■ Exercise description: Starting at the first row and stopping after the row that contains "路図エディタBSch3Vで回路を設計し、水魚堂さんの基板編集ソ", write those rows out again with "Ukraine" changed to "Ukraina" and nothing else altered.

Given information: Begin

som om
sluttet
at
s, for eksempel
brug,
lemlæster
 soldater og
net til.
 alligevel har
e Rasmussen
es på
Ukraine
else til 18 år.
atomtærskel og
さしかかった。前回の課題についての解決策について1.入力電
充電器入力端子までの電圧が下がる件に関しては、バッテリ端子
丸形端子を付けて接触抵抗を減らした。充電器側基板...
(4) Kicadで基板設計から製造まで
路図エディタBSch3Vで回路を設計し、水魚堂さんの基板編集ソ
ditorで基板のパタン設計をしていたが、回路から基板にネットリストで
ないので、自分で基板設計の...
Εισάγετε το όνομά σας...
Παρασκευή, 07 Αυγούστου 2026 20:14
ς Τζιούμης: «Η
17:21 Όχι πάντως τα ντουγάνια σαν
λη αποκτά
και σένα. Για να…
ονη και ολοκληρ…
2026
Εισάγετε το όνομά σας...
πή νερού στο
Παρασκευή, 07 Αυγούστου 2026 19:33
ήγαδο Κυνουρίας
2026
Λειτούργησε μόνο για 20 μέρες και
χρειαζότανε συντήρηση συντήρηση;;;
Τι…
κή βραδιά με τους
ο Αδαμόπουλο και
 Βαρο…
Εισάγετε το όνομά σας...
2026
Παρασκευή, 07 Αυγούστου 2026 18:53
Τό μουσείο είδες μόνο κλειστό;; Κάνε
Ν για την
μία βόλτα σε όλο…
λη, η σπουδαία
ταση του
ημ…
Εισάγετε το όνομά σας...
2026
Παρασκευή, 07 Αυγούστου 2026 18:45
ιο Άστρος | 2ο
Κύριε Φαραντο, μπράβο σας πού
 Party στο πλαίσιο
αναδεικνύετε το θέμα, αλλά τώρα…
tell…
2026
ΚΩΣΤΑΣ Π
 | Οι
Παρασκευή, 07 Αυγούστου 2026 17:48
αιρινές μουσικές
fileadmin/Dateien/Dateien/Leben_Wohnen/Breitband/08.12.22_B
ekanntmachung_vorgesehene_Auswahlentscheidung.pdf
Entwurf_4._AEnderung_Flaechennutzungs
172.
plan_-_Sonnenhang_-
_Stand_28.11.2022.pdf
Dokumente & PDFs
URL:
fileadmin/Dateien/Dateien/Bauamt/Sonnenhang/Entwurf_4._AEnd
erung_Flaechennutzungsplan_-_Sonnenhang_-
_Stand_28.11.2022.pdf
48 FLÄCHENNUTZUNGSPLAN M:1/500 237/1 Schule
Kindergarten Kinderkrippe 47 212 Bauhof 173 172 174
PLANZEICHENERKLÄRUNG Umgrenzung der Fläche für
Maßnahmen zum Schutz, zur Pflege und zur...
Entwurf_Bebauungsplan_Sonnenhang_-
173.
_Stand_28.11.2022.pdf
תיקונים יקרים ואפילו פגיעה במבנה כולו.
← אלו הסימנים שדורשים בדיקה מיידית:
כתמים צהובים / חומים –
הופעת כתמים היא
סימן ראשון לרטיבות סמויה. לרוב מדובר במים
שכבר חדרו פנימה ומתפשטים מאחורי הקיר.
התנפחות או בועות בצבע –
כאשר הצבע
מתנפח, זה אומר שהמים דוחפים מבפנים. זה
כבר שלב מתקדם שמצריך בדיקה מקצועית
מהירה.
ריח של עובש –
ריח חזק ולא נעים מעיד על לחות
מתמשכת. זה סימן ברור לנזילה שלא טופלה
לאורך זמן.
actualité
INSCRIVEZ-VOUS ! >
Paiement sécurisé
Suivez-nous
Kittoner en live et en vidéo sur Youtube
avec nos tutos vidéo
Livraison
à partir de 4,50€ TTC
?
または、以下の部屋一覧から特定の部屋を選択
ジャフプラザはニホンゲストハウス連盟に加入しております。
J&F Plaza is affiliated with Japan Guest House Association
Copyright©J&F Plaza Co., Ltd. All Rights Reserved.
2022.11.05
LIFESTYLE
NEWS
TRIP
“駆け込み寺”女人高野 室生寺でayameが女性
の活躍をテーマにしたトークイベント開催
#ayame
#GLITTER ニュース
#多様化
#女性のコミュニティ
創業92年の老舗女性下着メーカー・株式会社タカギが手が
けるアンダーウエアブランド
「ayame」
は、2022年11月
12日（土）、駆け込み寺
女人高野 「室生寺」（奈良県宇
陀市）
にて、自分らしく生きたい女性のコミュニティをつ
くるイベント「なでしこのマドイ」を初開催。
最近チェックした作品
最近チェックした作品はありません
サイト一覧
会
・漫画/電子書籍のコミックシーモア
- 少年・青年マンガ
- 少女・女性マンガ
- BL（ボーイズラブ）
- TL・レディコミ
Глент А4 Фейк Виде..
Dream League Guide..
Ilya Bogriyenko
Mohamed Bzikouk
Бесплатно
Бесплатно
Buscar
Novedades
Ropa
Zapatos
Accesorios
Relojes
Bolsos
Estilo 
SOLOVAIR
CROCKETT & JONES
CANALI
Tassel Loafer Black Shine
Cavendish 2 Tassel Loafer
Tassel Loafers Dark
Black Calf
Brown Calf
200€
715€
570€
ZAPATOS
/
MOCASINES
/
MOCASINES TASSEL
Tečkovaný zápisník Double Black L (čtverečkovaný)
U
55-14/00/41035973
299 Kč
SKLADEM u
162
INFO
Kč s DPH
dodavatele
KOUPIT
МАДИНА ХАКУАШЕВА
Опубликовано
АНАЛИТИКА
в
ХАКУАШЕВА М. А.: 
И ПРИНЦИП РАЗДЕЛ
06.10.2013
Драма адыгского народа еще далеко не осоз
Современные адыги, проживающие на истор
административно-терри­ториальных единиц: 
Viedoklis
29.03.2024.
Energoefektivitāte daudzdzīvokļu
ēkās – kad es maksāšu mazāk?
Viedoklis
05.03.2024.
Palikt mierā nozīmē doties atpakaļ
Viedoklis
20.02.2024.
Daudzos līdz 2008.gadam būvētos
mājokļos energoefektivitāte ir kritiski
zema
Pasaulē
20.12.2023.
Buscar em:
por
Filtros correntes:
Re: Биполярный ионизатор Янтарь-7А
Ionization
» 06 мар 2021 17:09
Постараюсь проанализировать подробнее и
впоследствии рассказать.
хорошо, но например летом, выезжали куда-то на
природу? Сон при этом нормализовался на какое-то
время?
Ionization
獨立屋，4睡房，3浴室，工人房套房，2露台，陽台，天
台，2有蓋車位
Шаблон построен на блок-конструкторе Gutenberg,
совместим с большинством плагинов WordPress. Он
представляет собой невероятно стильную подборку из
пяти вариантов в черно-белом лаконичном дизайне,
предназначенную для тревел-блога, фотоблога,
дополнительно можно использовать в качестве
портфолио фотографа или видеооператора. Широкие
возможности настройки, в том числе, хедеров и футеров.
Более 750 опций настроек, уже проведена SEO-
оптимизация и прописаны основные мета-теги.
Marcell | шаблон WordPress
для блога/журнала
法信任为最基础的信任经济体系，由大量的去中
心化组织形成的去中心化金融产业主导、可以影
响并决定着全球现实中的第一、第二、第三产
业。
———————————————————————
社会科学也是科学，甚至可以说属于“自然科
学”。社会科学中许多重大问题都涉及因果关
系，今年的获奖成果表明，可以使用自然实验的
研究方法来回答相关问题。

Given information: End

■ Solution for this task:
som om
sluttet
at
s, for eksempel
brug,
lemlæster
 soldater og
net til.
 alligevel har
e Rasmussen
es på
Ukraina
else til 18 år.
atomtærskel og
さしかかった。前回の課題についての解決策について1.入力電
充電器入力端子までの電圧が下がる件に関しては、バッテリ端子
丸形端子を付けて接触抵抗を減らした。充電器側基板...
(4) Kicadで基板設計から製造まで
路図エディタBSch3Vで回路を設計し、水魚堂さんの基板編集ソ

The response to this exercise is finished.